Stated task = Please give every line of the material below as a row in a Markdown table with the columns "No." and "Material line", numbering the rows and skipping blank lines. Leave the pictures out of the answer.

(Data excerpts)
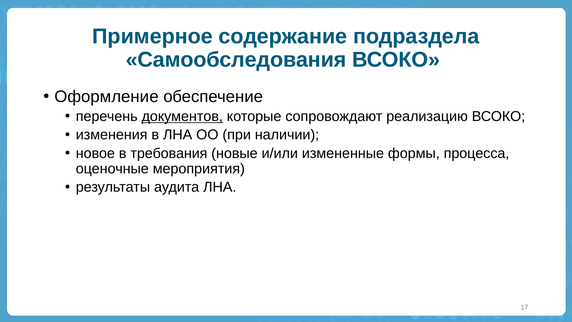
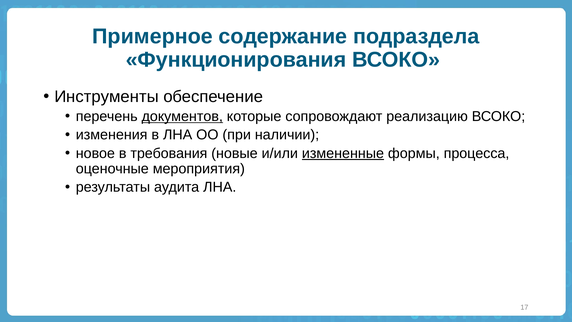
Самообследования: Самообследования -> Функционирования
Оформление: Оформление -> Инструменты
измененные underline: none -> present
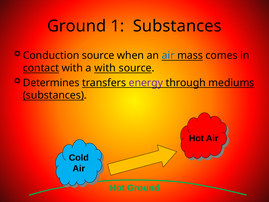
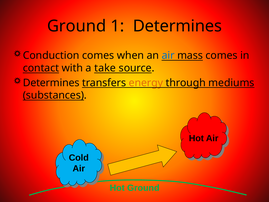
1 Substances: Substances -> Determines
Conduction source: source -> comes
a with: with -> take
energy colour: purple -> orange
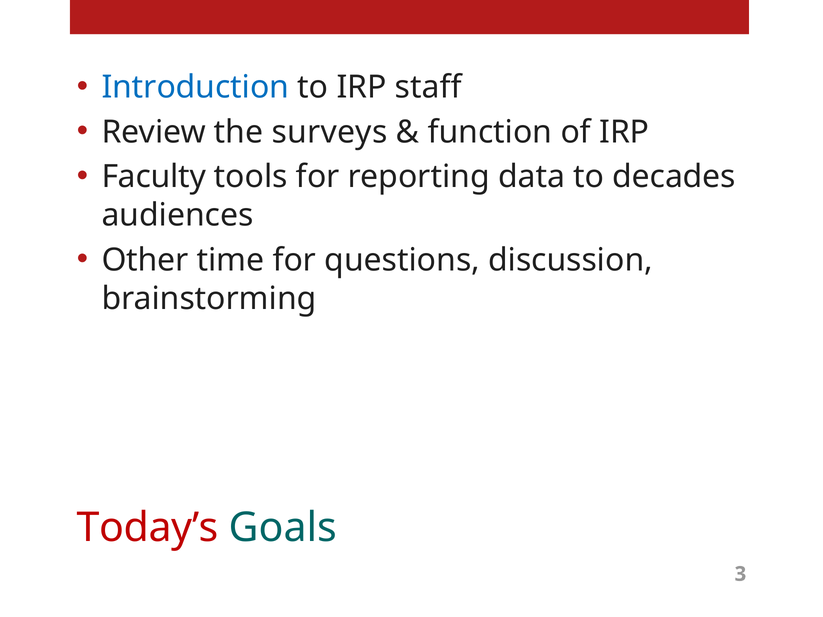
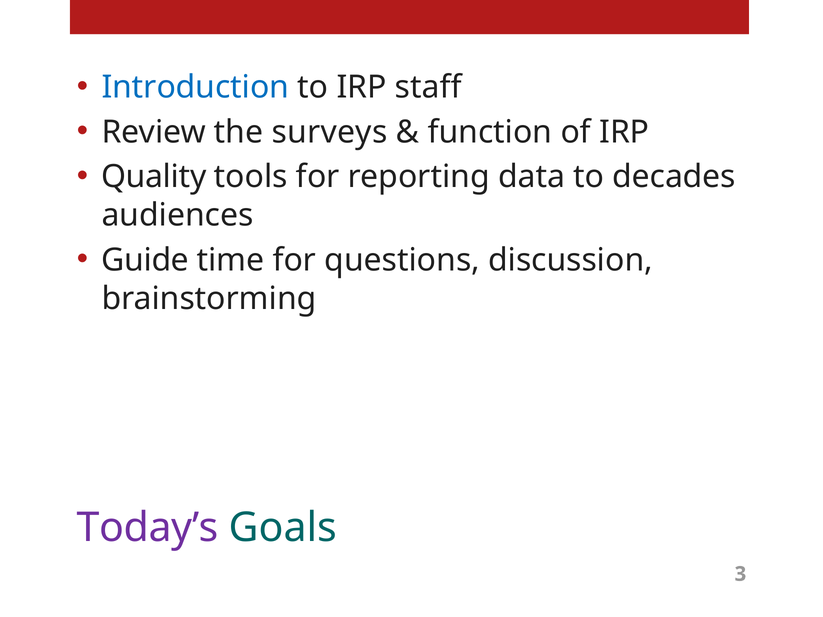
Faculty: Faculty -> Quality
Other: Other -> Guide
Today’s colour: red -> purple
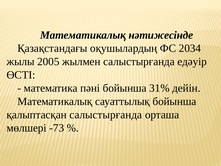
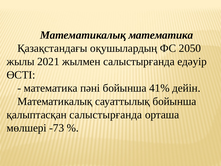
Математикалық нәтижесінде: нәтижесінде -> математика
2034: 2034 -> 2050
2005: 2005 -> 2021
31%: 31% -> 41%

Response to this exercise =
| No. | Material line |
|---|---|
| 1 | Самообследования: Самообследования -> Функционирования |
| 2 | Оформление: Оформление -> Инструменты |
| 3 | измененные underline: none -> present |
| 4 | 1 Substances: Substances -> Determines |
| 5 | Conduction source: source -> comes |
| 6 | a with: with -> take |
| 7 | energy colour: purple -> orange |
| 8 | Faculty: Faculty -> Quality |
| 9 | Other: Other -> Guide |
| 10 | Today’s colour: red -> purple |
| 11 | Математикалық нәтижесінде: нәтижесінде -> математика |
| 12 | 2034: 2034 -> 2050 |
| 13 | 2005: 2005 -> 2021 |
| 14 | 31%: 31% -> 41% |